Ich habe dann einen ganzen Monat mit der Essenz gearbeitet, von Mitte November bis Mitte Dezember 2017. Ich habe in dieser Zeit viermal täglich vier Tropfen genommen. Ich habe ebenfalls jeden Traum und jede Erkenntnis, die währenddessen hatte, in ein Notizbuch geschrieben. An zwei Tagen träumte ich nicht, weil ich sehr schlecht geschlafen habe, und den darauf folgenden drei Tagen erinnerte ich mich zwar, wen ich im Traum getroffen hatte, jedoch nicht mehr an die Träume selbst. Die restlichen 25 Tage jedoch waren voll von bedeutungsvollen Träumen, die mir dabei geholfen haben, immer tiefer in meinen Prozess einzusteigen. Dabei war es wichtig, dass ich mich selbst gezwungen habe, konsequent als erstes meine Träume aufzuschreiben, sobald ich aufgewacht war.

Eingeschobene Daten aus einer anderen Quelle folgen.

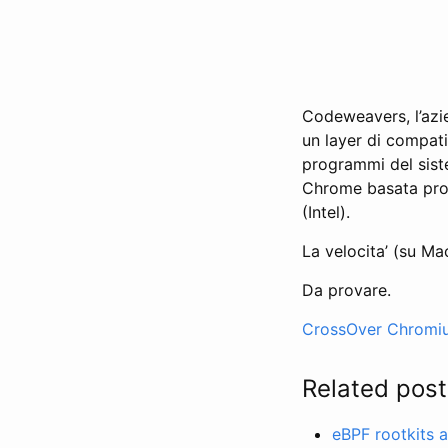
Codeweavers, l’azi
un layer di compati
programmi del sist
Chrome basata prop
(Intel).
La velocita’ (su Ma
Da provare.
CrossOver Chromi
Related post
eBPF rootkits a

Es ist eine hervorragende Übung für Selbstdisziplin, wenn wir unsere Träume aufschreiben und es ermöglicht uns mit dem in Kontakt zu kommen, was tief in unserem Unterbewussten ist. Es ist interessant zu erkennen, dass dasselbe Thema immer wieder in unseren Träumen vorkommt, jedoch jedes Mal mit anderen Akteuren und Szenarien. Wenn man aufwacht, sind die Erinnerungen noch lebendig, jedoch verblassen sie mit der Zeit – deshalb ist es am besten, man schreibt sie auf, sobald man die Augen geöffnet hat.

Die Transmutation Essenz hat bei mir nicht zu drastischen Veränderungen geführt. Was mir jedoch während des Experiments aufgefallen ist, ist, dass ich mich meiner Verletzung stellen und jeden Tag besser mit ihr umgehen konnte. Ich fühlte mich immer stärker und übernahm vollständig die Verantwortung dafür, was mit mir passierte. Ich gab dabei weder mir selbst, noch irgendjemandem sonst Schuld dafür.

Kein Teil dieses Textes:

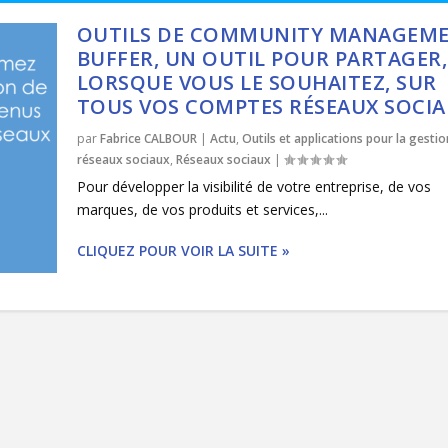
OUTILS DE COMMUNITY MANAGEME
BUFFER, UN OUTIL POUR PARTAGER,
LORSQUE VOUS LE SOUHAITEZ, SUR
TOUS VOS COMPTES RÉSEAUX SOCI
par
Fabrice CALBOUR
|
Actu
,
Outils et applications pour la gestio
réseaux sociaux
,
Réseaux sociaux
|
Pour développer la visibilité de votre entreprise, de vos
marques, de vos produits et services,...
CLIQUEZ POUR VOIR LA SUITE »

Ich empfehle die Essenz für diejenigen, die durch eine Phase gehen, in der alte Muster aufgelöst und ersetzt werden müssen – immer dann, wenn wir fühlen, dass es an der Zeit ist, die alten Muster loszulassen, damit etwas neues entstehen kann.

Für mich beginnt nun ein neues Kapitel in meinem Leben.